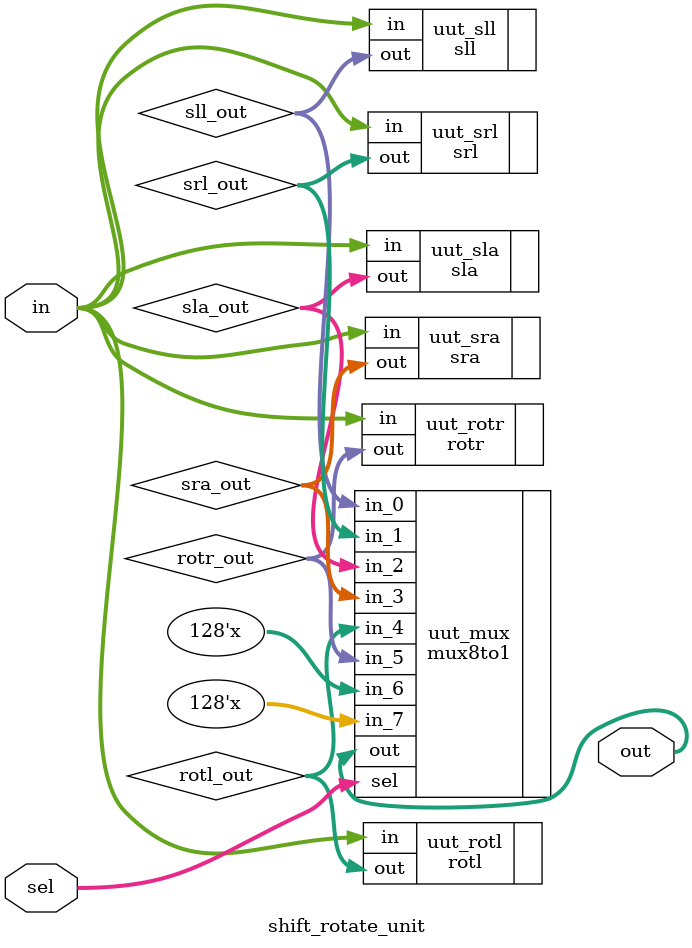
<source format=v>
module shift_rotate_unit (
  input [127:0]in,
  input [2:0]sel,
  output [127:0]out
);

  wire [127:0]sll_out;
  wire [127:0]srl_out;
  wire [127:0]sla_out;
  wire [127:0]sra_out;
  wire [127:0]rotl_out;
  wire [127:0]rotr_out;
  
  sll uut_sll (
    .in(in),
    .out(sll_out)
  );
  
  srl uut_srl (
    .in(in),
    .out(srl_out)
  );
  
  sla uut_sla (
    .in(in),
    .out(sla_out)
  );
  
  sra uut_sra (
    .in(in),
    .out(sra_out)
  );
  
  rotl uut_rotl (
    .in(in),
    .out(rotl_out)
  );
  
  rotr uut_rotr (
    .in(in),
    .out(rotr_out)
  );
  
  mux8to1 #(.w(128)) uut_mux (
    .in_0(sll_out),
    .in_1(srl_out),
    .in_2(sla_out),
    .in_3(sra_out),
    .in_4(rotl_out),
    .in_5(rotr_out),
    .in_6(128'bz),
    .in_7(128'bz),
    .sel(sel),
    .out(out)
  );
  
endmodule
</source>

------------------------------

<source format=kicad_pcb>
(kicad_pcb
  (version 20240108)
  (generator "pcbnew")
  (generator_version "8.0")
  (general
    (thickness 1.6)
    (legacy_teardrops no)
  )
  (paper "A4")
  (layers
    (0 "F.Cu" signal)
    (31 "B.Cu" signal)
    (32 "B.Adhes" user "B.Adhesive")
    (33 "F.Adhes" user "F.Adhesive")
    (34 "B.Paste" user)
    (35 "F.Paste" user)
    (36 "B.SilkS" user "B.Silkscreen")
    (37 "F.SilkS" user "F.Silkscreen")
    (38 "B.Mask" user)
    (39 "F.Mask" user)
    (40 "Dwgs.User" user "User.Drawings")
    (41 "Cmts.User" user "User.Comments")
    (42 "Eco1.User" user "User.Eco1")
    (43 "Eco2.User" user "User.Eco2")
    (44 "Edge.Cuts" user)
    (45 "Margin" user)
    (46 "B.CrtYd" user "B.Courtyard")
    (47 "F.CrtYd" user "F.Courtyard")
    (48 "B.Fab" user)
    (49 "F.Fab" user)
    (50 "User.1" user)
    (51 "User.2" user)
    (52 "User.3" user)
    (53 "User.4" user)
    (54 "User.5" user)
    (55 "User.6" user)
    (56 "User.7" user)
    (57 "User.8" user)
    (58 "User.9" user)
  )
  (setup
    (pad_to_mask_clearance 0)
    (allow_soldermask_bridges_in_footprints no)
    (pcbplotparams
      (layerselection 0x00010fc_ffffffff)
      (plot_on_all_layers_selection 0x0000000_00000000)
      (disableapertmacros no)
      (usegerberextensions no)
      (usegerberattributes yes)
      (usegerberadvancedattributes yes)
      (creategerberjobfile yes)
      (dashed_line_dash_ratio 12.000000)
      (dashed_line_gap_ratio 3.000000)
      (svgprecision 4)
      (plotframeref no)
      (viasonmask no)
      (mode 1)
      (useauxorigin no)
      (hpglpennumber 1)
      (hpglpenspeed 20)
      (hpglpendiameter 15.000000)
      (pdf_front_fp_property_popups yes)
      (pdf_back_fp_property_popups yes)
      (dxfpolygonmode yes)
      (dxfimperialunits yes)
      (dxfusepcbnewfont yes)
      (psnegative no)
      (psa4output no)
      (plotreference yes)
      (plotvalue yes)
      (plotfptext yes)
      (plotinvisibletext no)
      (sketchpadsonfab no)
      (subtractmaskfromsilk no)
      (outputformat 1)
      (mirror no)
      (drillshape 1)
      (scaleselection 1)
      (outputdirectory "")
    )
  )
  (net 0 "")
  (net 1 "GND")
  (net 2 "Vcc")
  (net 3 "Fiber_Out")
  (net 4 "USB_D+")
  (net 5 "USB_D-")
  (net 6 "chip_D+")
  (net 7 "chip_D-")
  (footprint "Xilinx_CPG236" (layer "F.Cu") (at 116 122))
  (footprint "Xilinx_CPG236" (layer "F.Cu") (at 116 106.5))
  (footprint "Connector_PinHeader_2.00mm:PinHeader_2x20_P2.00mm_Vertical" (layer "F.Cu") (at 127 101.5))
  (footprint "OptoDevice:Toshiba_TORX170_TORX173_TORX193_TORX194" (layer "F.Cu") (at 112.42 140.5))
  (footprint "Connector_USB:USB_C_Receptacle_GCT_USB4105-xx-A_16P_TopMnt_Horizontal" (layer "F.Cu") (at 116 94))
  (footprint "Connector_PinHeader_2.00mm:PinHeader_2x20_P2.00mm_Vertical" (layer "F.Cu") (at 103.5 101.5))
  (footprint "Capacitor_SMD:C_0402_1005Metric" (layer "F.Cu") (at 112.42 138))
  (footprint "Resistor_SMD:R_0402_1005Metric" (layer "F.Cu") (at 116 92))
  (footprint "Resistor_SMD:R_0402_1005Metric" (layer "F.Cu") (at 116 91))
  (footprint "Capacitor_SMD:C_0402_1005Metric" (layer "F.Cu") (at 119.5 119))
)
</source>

------------------------------

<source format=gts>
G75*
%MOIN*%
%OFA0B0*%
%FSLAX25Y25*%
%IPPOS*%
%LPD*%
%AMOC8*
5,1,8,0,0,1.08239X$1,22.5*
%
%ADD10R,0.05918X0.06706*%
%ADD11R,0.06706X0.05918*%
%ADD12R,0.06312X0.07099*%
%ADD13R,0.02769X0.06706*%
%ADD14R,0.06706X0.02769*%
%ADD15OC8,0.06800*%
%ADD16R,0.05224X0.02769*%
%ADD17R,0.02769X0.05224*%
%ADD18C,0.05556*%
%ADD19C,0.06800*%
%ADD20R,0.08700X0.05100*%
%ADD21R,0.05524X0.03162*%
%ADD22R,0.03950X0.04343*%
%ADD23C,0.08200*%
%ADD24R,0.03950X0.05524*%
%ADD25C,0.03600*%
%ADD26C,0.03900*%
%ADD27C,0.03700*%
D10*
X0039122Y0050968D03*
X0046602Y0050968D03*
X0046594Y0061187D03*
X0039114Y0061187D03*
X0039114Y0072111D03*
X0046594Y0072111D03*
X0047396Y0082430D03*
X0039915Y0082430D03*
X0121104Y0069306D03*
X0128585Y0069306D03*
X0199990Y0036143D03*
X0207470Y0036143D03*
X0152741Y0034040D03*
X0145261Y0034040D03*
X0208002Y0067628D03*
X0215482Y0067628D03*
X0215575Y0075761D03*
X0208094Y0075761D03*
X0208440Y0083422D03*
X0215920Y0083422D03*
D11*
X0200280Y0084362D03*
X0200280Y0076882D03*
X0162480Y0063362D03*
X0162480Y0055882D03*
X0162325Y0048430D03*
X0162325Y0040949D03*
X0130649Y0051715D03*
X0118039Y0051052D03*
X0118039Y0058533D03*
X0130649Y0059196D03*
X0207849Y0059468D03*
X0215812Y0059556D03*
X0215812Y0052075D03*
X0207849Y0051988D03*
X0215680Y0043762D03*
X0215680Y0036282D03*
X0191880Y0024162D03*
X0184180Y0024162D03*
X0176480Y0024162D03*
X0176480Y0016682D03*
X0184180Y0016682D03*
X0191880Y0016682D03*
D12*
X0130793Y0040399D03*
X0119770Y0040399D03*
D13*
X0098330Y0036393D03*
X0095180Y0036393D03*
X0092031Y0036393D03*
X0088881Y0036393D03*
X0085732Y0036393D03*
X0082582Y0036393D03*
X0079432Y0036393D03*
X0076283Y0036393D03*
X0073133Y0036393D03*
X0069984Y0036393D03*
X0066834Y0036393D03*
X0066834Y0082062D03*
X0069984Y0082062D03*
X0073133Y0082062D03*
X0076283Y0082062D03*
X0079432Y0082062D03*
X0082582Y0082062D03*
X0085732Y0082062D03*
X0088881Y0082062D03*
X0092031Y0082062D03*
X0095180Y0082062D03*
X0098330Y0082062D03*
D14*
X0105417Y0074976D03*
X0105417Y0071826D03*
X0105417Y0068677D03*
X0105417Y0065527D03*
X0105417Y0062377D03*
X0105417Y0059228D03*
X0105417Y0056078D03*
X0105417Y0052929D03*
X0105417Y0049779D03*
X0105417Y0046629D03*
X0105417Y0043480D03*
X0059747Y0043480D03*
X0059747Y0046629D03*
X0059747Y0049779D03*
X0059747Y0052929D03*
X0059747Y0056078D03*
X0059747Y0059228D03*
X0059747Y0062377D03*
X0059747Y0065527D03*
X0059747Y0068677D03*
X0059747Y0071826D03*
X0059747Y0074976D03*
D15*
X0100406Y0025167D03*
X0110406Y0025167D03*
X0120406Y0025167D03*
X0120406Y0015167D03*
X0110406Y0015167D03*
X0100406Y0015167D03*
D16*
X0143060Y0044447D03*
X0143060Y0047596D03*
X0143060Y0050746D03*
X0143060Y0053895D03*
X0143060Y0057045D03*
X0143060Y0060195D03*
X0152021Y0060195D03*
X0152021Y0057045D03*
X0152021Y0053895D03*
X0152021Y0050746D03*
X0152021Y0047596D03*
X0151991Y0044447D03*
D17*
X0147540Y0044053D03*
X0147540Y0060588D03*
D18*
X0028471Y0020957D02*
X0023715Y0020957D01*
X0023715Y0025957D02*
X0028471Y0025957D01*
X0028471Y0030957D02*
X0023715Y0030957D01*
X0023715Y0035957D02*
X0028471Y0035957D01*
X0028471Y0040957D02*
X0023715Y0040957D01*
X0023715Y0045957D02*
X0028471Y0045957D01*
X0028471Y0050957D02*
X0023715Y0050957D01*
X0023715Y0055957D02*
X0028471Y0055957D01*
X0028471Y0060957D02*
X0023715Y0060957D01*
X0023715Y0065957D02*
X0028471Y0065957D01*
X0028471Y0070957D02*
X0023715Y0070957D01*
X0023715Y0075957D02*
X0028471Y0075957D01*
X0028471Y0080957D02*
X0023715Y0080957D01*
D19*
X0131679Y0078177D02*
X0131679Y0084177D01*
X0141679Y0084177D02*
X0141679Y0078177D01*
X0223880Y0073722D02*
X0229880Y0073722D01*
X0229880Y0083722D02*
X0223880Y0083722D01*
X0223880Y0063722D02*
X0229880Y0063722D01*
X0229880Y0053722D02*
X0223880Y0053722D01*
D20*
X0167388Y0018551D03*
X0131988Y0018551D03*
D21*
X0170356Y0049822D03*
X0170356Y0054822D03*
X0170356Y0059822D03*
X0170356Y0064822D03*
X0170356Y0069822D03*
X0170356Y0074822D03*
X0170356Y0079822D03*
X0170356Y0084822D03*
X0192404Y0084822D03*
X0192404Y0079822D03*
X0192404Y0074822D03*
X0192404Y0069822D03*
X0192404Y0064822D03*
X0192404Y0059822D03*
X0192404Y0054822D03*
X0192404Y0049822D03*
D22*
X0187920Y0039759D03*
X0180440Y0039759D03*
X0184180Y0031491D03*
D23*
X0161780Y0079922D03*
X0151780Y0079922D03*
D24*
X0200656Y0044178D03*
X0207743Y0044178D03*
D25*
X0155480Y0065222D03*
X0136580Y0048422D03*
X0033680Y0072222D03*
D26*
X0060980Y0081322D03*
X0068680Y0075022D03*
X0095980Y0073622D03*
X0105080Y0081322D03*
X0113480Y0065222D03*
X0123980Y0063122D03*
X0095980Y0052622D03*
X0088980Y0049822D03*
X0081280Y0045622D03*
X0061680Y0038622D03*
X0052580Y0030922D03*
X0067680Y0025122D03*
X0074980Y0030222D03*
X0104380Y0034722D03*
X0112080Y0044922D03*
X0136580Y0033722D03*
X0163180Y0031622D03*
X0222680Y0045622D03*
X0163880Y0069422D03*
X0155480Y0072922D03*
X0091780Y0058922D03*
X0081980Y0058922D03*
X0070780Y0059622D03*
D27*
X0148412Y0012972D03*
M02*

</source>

------------------------------

* Directions
Find every line in the records that holds the word "SilkS", then state the count alone.

* Exercise answer
2